**Problem description**.
When the line containing "<title>Implementing a pretrained" is found in the data below, copy it and each line after it through the line containing "以下截图中的代码改编自 Sasank Chilamkurthy", exactly and with no others.
BEGIN
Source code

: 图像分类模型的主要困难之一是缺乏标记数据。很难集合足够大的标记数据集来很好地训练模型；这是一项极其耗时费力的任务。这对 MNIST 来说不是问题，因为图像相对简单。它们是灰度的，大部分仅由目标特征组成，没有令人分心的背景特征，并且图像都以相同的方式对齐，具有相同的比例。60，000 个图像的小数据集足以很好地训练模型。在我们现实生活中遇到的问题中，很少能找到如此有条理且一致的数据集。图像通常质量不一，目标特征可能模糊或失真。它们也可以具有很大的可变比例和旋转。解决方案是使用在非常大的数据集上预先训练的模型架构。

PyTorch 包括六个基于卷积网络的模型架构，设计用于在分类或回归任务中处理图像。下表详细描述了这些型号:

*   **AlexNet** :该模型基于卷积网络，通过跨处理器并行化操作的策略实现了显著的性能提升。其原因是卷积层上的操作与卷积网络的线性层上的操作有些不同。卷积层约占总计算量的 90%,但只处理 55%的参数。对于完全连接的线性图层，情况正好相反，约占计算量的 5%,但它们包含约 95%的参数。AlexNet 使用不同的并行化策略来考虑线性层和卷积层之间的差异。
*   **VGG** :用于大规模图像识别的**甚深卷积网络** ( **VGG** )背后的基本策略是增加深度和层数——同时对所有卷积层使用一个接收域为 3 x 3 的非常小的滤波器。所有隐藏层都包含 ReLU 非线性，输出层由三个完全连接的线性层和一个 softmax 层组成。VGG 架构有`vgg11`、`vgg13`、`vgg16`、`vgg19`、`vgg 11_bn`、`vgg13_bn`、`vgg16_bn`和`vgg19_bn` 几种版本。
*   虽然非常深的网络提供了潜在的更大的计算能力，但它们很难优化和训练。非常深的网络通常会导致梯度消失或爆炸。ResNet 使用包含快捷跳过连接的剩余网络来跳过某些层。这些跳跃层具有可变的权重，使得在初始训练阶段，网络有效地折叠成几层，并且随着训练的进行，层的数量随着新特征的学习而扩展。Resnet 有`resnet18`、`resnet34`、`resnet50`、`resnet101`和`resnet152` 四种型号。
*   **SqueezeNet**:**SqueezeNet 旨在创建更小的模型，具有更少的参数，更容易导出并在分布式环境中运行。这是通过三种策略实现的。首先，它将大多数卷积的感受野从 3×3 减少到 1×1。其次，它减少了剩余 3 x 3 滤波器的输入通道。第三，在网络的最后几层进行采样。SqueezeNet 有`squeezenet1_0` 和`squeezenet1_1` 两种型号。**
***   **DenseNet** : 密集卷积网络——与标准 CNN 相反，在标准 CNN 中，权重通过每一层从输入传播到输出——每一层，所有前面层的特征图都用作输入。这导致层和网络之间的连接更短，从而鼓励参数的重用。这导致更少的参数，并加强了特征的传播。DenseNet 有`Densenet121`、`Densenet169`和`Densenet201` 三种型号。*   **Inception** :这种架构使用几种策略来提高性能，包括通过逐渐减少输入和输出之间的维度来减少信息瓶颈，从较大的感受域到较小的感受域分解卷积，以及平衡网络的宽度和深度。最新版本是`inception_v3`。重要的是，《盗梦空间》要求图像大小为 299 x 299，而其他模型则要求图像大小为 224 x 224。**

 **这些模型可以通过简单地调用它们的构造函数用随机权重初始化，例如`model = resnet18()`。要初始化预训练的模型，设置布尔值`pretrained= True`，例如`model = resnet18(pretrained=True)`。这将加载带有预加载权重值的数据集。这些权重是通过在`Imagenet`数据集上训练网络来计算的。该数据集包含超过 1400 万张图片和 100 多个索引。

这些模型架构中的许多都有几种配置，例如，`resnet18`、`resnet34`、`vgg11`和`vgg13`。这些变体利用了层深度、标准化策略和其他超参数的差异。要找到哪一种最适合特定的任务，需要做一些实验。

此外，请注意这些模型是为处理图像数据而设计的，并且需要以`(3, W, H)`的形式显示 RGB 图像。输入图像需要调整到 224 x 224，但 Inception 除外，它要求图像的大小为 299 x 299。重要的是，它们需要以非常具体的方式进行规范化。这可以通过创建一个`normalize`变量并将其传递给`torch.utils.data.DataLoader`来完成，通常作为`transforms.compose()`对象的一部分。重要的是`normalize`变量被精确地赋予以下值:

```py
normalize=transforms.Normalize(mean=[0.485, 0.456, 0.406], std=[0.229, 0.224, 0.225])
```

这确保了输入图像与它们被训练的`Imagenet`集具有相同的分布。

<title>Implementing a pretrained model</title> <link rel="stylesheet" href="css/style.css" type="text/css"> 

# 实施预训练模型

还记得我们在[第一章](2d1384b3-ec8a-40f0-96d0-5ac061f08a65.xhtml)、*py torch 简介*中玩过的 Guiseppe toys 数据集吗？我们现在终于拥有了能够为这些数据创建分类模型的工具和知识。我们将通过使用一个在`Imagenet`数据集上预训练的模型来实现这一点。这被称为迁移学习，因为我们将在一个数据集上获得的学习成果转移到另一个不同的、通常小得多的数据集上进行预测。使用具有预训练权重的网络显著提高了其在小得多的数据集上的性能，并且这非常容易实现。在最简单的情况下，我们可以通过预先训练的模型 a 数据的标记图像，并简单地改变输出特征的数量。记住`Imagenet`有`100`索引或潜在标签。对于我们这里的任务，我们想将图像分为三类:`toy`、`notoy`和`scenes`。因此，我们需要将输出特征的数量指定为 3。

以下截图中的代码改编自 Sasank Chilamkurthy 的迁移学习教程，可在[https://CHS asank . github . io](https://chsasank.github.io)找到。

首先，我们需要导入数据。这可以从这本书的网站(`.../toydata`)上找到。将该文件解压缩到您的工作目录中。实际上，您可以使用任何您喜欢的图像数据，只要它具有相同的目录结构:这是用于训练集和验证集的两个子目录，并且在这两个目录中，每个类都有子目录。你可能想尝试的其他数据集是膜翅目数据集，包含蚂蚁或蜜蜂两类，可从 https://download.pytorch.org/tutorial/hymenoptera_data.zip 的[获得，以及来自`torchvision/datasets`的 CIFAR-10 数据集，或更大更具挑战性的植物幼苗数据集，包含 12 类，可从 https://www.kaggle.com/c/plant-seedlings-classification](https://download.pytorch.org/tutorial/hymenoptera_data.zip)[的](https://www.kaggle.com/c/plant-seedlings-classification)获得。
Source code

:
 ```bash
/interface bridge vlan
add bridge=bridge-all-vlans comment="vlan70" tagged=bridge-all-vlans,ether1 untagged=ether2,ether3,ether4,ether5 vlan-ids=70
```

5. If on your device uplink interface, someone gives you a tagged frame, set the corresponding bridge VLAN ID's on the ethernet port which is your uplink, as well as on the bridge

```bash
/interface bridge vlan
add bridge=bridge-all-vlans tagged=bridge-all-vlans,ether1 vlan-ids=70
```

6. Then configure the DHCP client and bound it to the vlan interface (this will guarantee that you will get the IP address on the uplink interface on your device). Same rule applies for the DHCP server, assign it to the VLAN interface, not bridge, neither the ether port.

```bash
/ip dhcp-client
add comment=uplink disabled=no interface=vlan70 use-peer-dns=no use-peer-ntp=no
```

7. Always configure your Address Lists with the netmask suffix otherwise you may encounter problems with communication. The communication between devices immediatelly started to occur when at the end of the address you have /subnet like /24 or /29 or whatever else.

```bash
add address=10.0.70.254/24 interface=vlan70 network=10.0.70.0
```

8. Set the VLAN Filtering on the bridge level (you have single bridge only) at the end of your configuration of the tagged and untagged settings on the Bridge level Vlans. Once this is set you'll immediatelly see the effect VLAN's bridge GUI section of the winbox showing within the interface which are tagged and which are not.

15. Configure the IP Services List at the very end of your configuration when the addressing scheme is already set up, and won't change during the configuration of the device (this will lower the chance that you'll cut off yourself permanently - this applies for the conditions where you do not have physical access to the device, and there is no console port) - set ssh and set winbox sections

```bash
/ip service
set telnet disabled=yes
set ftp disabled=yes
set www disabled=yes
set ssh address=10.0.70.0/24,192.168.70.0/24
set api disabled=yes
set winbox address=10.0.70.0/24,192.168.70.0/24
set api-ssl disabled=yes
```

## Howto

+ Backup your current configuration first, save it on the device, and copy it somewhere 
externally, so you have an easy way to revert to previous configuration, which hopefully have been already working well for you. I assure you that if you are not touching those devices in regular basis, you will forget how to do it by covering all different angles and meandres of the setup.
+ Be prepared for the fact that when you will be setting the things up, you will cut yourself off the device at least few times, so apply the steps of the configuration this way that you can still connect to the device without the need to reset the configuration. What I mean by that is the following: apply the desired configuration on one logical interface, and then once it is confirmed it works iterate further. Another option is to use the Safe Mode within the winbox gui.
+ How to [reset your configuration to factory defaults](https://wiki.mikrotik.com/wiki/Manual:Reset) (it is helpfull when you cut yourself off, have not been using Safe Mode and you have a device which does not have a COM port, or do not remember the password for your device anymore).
END
**Answer space**.
<title>Implementing a pretrained model</title> <link rel="stylesheet" href="css/style.css" type="text/css"> 

# 实施预训练模型

还记得我们在[第一章](2d1384b3-ec8a-40f0-96d0-5ac061f08a65.xhtml)、*py torch 简介*中玩过的 Guiseppe toys 数据集吗？我们现在终于拥有了能够为这些数据创建分类模型的工具和知识。我们将通过使用一个在`Imagenet`数据集上预训练的模型来实现这一点。这被称为迁移学习，因为我们将在一个数据集上获得的学习成果转移到另一个不同的、通常小得多的数据集上进行预测。使用具有预训练权重的网络显著提高了其在小得多的数据集上的性能，并且这非常容易实现。在最简单的情况下，我们可以通过预先训练的模型 a 数据的标记图像，并简单地改变输出特征的数量。记住`Imagenet`有`100`索引或潜在标签。对于我们这里的任务，我们想将图像分为三类:`toy`、`notoy`和`scenes`。因此，我们需要将输出特征的数量指定为 3。

以下截图中的代码改编自 Sasank Chilamkurthy 的迁移学习教程，可在[https://CHS asank . github . io](https://chsasank.github.io)找到。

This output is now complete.